SEO and URL structure
Polylang offers options for languages in URLs, either language-code paths like mysite.com/fr/slug or subdomains like fr.mysite.com. Because translated posts are separate entries and Polylang provides hreflang relationships, search engines can correctly serve the language-appropriate page to users. This setup keeps translations SEO-friendly while maintaining clear mapping between source and translated content.
The arms race effect
Leonardo points out a pragmatic downside of low-cost AI translation: when translation is cheap and easy, everyone will do it. That reduces the competitive advantage of being multilingual, making translation effectively something you do to avoid falling behind rather than to leap ahead. In short, AI raises the baseline for internationalization and turns translation into a necessary investment for many businesses.
Practical takeaways
– Use AI for the bulk of general-content translation, but hire a human to review specialized terminology.
– Finalize and proof your original content before translating to avoid wasted token costs and repeated translations.
– Consider a plugin strategy that fits your site: static translated posts (like Polylang) are fast and cache-friendly; runtime string translation suits other use cases.
– Keep images language-agnostic when possible, and translate image metadata rather than duplicating files.
– Watch WordPress 7.0 and the evolving AI connector and collaborative editing features, which will enable smarter editor-based workflows and AI-assisted review.
Where to find more
The full episode and links are available via WP Tavern podcast pages and WordPress.tv for Leonardo’s talk.

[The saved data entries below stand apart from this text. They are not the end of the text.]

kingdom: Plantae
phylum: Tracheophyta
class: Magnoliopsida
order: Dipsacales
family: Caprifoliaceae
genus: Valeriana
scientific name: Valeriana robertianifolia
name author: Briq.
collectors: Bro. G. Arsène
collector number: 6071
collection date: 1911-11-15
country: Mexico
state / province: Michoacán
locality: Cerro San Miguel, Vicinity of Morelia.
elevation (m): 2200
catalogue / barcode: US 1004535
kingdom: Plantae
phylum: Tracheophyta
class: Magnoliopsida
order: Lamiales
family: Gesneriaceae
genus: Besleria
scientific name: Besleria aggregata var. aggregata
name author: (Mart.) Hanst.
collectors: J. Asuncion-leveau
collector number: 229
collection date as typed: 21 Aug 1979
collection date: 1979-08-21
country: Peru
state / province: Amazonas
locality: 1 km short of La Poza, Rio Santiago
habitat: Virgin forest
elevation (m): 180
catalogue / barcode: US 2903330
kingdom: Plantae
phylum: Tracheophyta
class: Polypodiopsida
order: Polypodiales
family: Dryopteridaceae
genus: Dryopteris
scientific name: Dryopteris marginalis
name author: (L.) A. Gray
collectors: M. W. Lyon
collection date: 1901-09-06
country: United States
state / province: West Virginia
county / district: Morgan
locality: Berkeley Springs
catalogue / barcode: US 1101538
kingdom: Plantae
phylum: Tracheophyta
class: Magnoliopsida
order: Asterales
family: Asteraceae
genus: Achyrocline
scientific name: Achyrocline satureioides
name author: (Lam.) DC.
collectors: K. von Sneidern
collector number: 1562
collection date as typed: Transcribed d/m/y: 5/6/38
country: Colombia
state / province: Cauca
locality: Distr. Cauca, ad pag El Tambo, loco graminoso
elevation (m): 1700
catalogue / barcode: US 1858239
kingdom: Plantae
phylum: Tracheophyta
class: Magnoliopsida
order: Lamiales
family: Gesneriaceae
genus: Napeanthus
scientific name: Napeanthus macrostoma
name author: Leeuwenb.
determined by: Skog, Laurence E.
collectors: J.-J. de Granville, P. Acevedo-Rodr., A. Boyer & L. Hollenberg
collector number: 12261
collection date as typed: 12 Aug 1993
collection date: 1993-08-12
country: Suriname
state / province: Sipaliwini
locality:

Search for the episode on wptavern.com/podcast or look up Leo Losoviz for additional resources, his plugins, and the checklist he mentions for preparing content before translation.
If you are considering making your site multilingual, the combination of low-cost AI translation and careful review workflows makes it far easier to reach new audiences — just be mindful of quality checks and the ongoing need to keep content finalized before translating.